Хотя и оправилась внучка, я все же не торопился вернуться восвояси; я оставался возле нее, наслаждаясь ее выздоровленьем еще больше, чем она сама. Когда ребенок так воскресает, это как будто видишь сотворенье мира; вселенная кажется свежеснесенной и млечно-белой. Итак, я бродил без дела, рассеянно слушая вести, которыми угощались, отправляясь на рынок, кумушки. И вот однажды мимолетное слово заставило меня навострить уши (…старый ослик, чувствующий близость дубины хозяйской). Говорили, что вспыхнул пожар в Клямси, в предместье Бевронском, и что дома пылают как хворост. Ничего больше я узнать не мог. Начиная с этой минуты я стоял (из сочувствия) как на угольях. Напрасно говорили мне:

– Будь покоен! Дурные весточки быстры, как ласточки. Если б дело касалось тебя, ты уже знал бы. Кто говорит о твоем доме? Мало ль ослов в Бевроне…

Но я места себе не находил, я бормотал:

– Это он… Он пламенеет. Пахнет горелым.

Взял я посох, отправился в путь. Я думал: “Ну и дурак! Впервые я покидаю Клямси, ничего не спрятав”. Я, бывало, всегда, завидя врага, уносил под защиту стен, на другую сторону моста, свои пенаты, деньги, те созданья искусства моего, которыми я всего более горжусь, вручье и утварь да всякие безделушки: уродливы они, громоздки, а не отдам их за все золото мира, ибо они святые останки наших бедных радостей. В этот раз я о них не позаботился…

И слышалось мне, как старуха моя с того света кричит, корит за глупость. Я же отвечал ей:

– Виновата ты, из-за тебя ведь я так поспешил!

Повздоривши вдоволь (это заняло по крайней мере часть пути), я попробовал себя и ее убедить, что тревога напрасна. Но поневоле назойливая мысль возвращалась, садилась, как муха, мне на нос; я видел ее беспрестанно; и холодный пот щекотал мне спину. Я шел быстрым шагом. Прошел полдороги и начал подниматься по длинному лесному склону, как увидел на косогоре кибитку, едущую мне навстречу, и в ней осельника Жожоха, который, узнав меня, остановился, поднял к небу кнут и вскричал:

– Мой бедный дружок!…

Это было как в брюхо пинок. Я замер, разинув рот, на краю дороги. Он продолжал:

– Куда ты спешишь?… Воротись-ка, Николка. Не иди ты в город, что толку? Горе одно. Все скошено, все сожжено. Ничего не осталось.

Каждое слово скотины мне надрывало нутро. Я попробовал было храбриться, проглотил я слюну, понатужился:

– Поди, я-то знаю давно.

– Так зачем же, – спросил он с досадой, – туда ты идешь?

Я отвечал:

– Взять обломки.

– Да я же тебе говорю, ничего не осталось, ну ничего, ни соломки.
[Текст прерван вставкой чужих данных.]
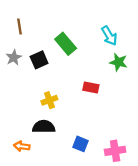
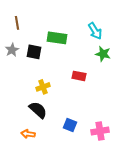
green rectangle: (66, 44) -> (57, 38), turned -42
black square: (39, 60) -> (34, 52), turned 35
black semicircle: (44, 127) -> (38, 110), turned 42
orange arrow: (22, 146) -> (28, 134), moved

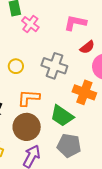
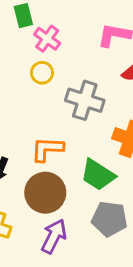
yellow circle: (16, 66) -> (42, 73), moved

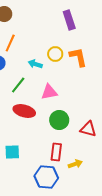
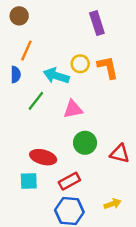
cyan arrow: (35, 64) -> (56, 76), size x1.5
red ellipse: (24, 111) -> (43, 157), moved
red rectangle: (56, 152) -> (69, 181), moved, turned 54
yellow arrow: (75, 164) -> (113, 204), moved

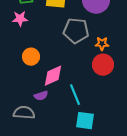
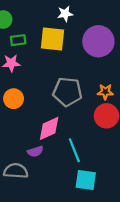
gray pentagon: (76, 31) -> (67, 92), moved
orange circle: (31, 57) -> (14, 99), moved

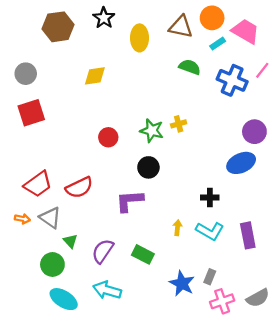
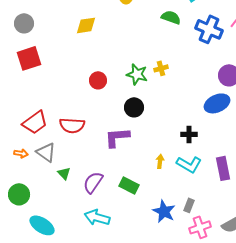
red semicircle: (79, 187) -> (72, 125), turned 30
green circle: (52, 264) -> (19, 194), moved
cyan ellipse: (64, 299) -> (42, 225), moved

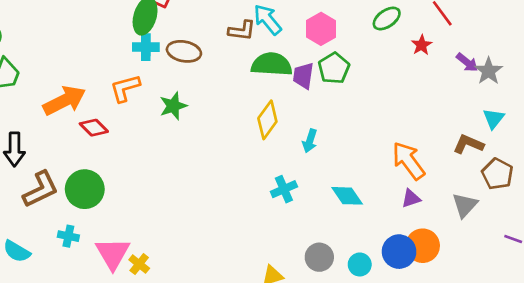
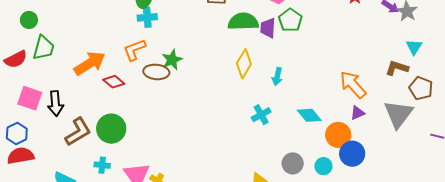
brown ellipse: (184, 51) -> (156, 72), moved
gray triangle: (465, 205) -> (398, 114), size x1.5
orange circle: (423, 246) -> (338, 135), moved

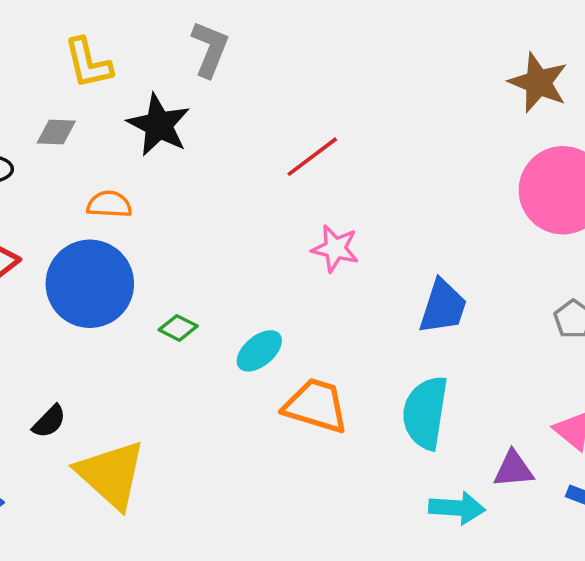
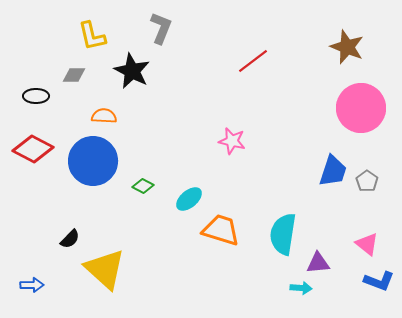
red line: (312, 157) -> (253, 61), moved
blue trapezoid: (443, 307) -> (333, 171), moved
purple triangle: (513, 469) -> (318, 263), moved
cyan arrow: (457, 508) -> (301, 288), size x0.7

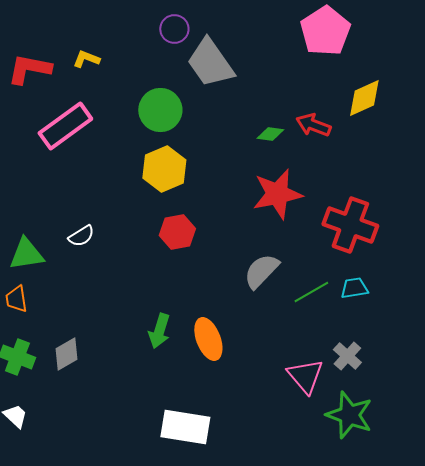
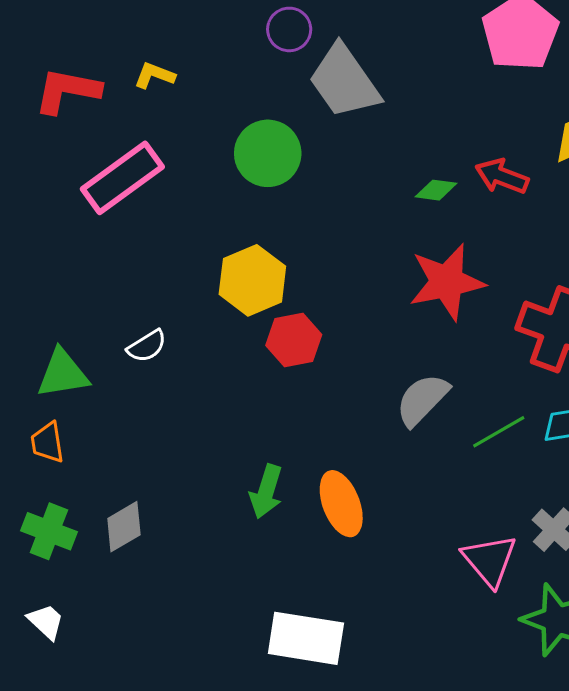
yellow hexagon: (164, 169) -> (252, 280), moved

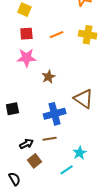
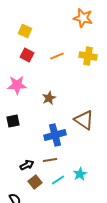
red square: (26, 34) -> (27, 55), turned 32
pink star: (26, 58) -> (17, 85), moved
black square: (12, 109) -> (13, 121), moved
cyan line: (67, 170) -> (58, 180), moved

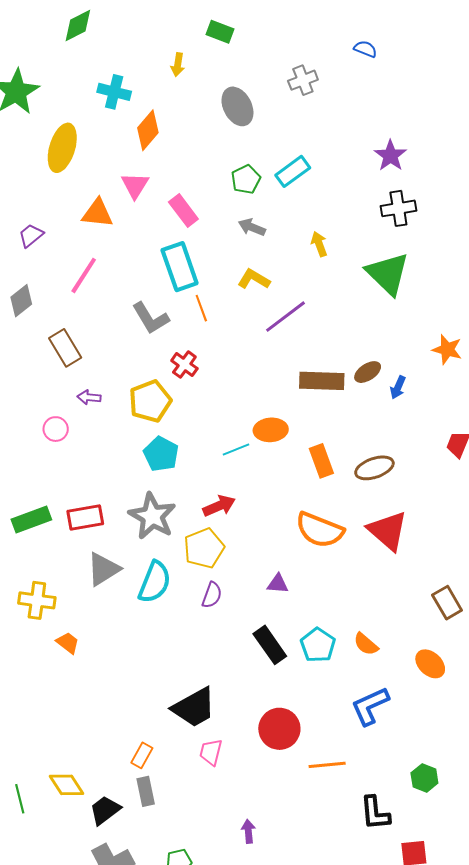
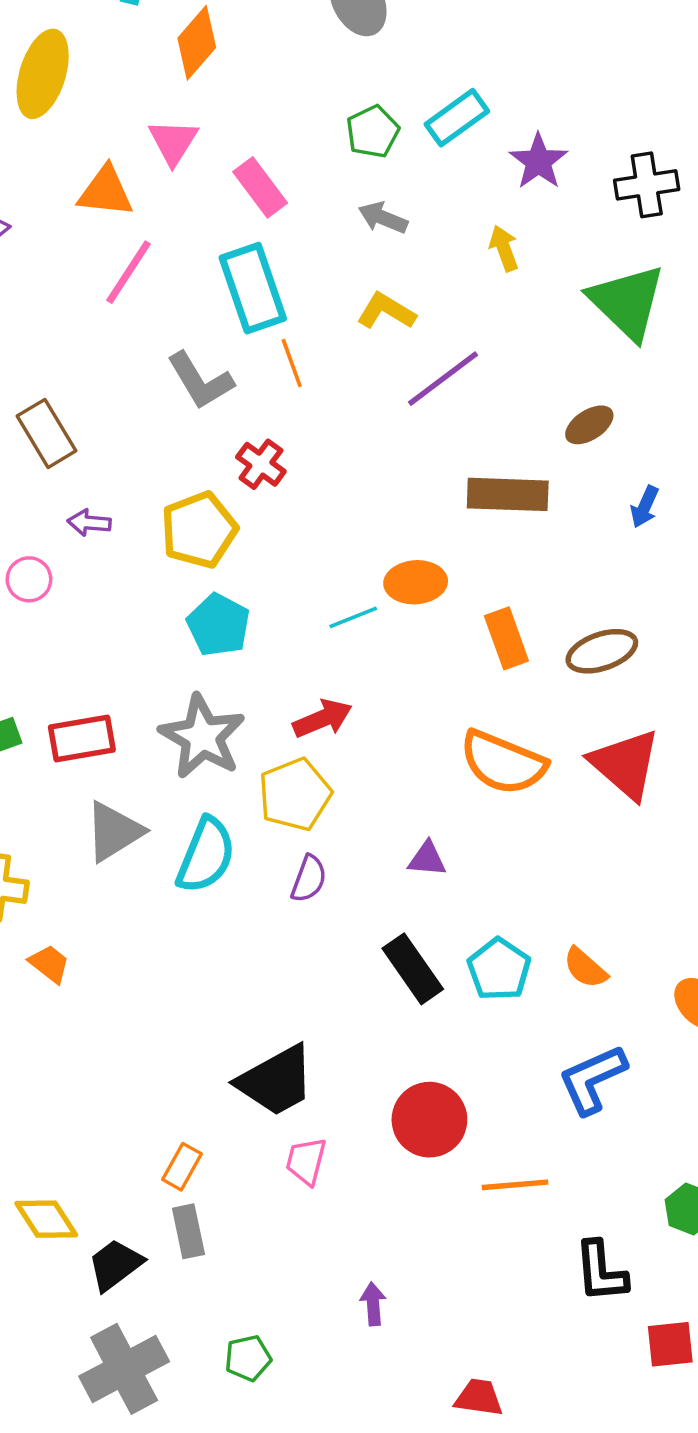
purple star: (390, 156) -> (538, 161), moved
pink line: (84, 275) -> (128, 272), moved
brown ellipse: (368, 372) -> (589, 425), moved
– Жожох, не поверю: ужели же оба мои подмастерья и добрые соседи смотрели, как дом мой горел, не пытаясь извлечь из огня хоть что-нибудь, ради меня, по-братски…

– Несчастный! Соседи твои? Да ведь это они твой дом подожгли!

Тут я опешил. А он, торжествуя:

– Вот видишь, ты ничего и не знаешь!

Не хотелось мне сдаться. Но он, уверенный в том, что он первый о беде мне поведал, стал, довольный и сердобольный, мне про жареху рассказывать.

– Виновата чума, – говорил он. – Все они спятили с ума. И вольно же было господам городского совета, шеффенам, стряпчему нас покидать? Ушли пастухи! Овцы взбесились. А тут объявилась зараза в предместье Бевронском; стали кричать: “Сжигайте дома зачумленные!” Сказано – сделано. Ты был далек, вот и начали с твоего. Работали рьяно, всякий делал что мог: думали – это во имя общего блага. Ну и, конечно, друг друга задорили. Когда разрушать начинаешь, странное что-то творится. Хмелеешь, рубишь сплеча, нельзя перестать… Вспыхнул дом, и они стали кругом плясать. Это было безумье какое-то… Если б ты их увидал, ты, пожалуй бы, сам заплясал. Доски в твоей мастерской пылали, трещали… Словом, мой друг, все сгорело дотла!…

– Хотел бы я видеть. Верно, славное зрелище было, – сказал я.

И это я думал. Но думал я также: я убит! Они добили меня. Эти чувства я скрыл от Жожоха.

– Так, значит, тебе все равно? – Он спросил с недовольным видом. (Конечно, любил он меня и жалел; но порой мы не прочь – проклятое племя людское! – видеть соседа в слезах – хотя бы затем, чтобы иметь удовольствие его утешать.)

Я сказал:

– Жаль, что они с этим пышным пожаром не подождали до праздников.

Я двинулся.

– И ты все-таки в город идешь?

– Иду. Будь здоров, Жожох.

– Ну и чудак ты!

Подстегнул он лошадку.

Я шел или, верней, притворялся идущим, пока не исчезла повозка за поворотом. Десяти-то шагов я пройти бы не мог, мне ноги въезжали в живот; я сел с размаху на камень, как на горшок.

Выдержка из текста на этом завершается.